The copy you return should hold every record below word for word and no images.

(Material supplied Opens)

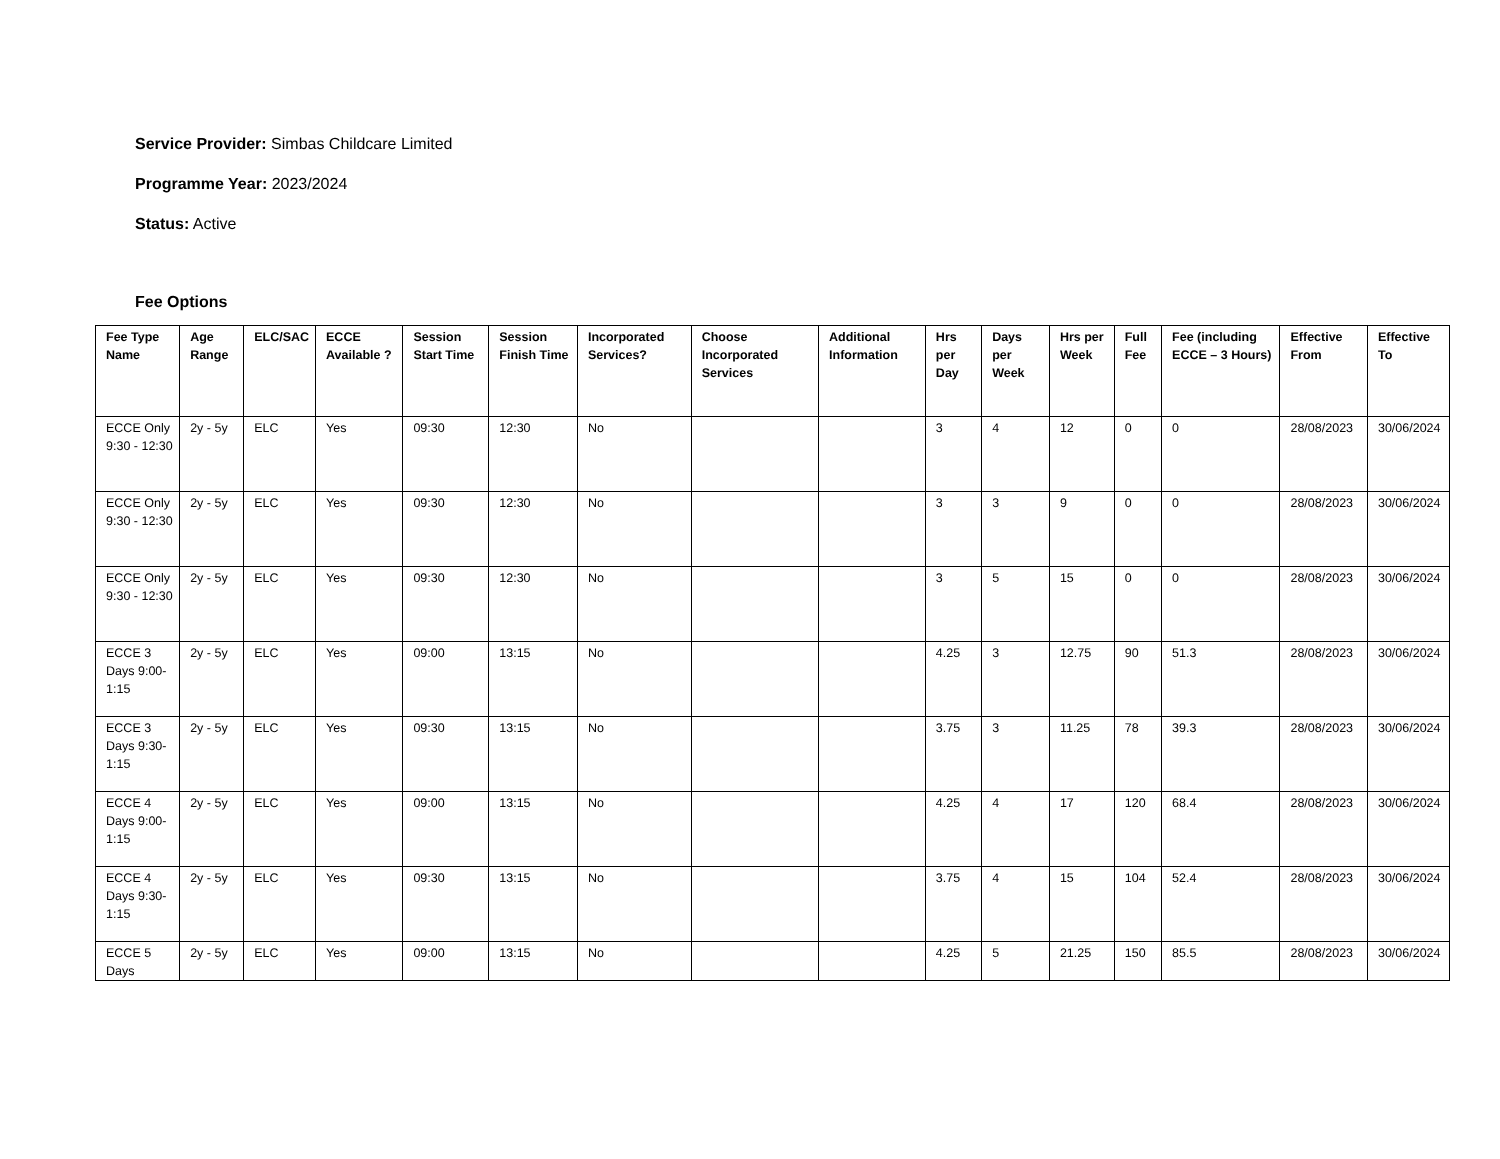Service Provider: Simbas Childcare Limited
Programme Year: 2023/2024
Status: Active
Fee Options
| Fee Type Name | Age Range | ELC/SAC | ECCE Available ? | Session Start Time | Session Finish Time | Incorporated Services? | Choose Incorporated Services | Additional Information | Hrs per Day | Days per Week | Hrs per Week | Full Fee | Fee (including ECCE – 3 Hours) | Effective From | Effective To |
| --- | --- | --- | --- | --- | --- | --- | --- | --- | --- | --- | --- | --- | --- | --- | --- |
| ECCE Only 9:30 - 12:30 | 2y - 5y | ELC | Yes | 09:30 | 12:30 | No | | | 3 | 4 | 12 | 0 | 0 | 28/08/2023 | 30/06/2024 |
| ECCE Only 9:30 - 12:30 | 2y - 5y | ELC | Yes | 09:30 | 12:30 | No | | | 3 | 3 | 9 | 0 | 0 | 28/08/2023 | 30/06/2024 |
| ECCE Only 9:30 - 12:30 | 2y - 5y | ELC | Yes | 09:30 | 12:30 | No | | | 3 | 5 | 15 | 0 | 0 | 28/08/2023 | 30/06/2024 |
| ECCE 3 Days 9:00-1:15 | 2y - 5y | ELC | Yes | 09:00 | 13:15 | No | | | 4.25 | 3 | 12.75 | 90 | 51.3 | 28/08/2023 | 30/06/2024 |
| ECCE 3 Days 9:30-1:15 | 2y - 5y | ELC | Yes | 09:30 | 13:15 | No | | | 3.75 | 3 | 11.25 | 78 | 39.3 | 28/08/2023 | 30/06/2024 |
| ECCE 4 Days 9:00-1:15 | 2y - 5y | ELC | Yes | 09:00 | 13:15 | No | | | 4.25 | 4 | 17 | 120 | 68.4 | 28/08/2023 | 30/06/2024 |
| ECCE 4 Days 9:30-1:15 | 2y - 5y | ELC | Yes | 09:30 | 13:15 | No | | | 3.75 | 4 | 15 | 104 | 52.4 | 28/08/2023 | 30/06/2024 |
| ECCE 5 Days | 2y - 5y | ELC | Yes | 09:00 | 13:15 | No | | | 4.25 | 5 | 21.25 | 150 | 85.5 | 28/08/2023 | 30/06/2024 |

(Material supplied Closes)

## Answer space
Service Provider: Simbas Childcare Limited
Programme Year: 2023/2024
Status: Active
Fee Options
| Fee Type Name | Age Range | ELC/SAC | ECCE Available ? | Session Start Time | Session Finish Time | Incorporated Services? | Choose Incorporated Services | Additional Information | Hrs per Day | Days per Week | Hrs per Week | Full Fee | Fee (including ECCE – 3 Hours) | Effective From | Effective To |
| --- | --- | --- | --- | --- | --- | --- | --- | --- | --- | --- | --- | --- | --- | --- | --- |
| ECCE Only 9:30 - 12:30 | 2y - 5y | ELC | Yes | 09:30 | 12:30 | No | | | 3 | 4 | 12 | 0 | 0 | 28/08/2023 | 30/06/2024 |
| ECCE Only 9:30 - 12:30 | 2y - 5y | ELC | Yes | 09:30 | 12:30 | No | | | 3 | 3 | 9 | 0 | 0 | 28/08/2023 | 30/06/2024 |
| ECCE Only 9:30 - 12:30 | 2y - 5y | ELC | Yes | 09:30 | 12:30 | No | | | 3 | 5 | 15 | 0 | 0 | 28/08/2023 | 30/06/2024 |
| ECCE 3 Days 9:00-1:15 | 2y - 5y | ELC | Yes | 09:00 | 13:15 | No | | | 4.25 | 3 | 12.75 | 90 | 51.3 | 28/08/2023 | 30/06/2024 |
| ECCE 3 Days 9:30-1:15 | 2y - 5y | ELC | Yes | 09:30 | 13:15 | No | | | 3.75 | 3 | 11.25 | 78 | 39.3 | 28/08/2023 | 30/06/2024 |
| ECCE 4 Days 9:00-1:15 | 2y - 5y | ELC | Yes | 09:00 | 13:15 | No | | | 4.25 | 4 | 17 | 120 | 68.4 | 28/08/2023 | 30/06/2024 |
| ECCE 4 Days 9:30-1:15 | 2y - 5y | ELC | Yes | 09:30 | 13:15 | No | | | 3.75 | 4 | 15 | 104 | 52.4 | 28/08/2023 | 30/06/2024 |
| ECCE 5 Days | 2y - 5y | ELC | Yes | 09:00 | 13:15 | No | | | 4.25 | 5 | 21.25 | 150 | 85.5 | 28/08/2023 | 30/06/2024 |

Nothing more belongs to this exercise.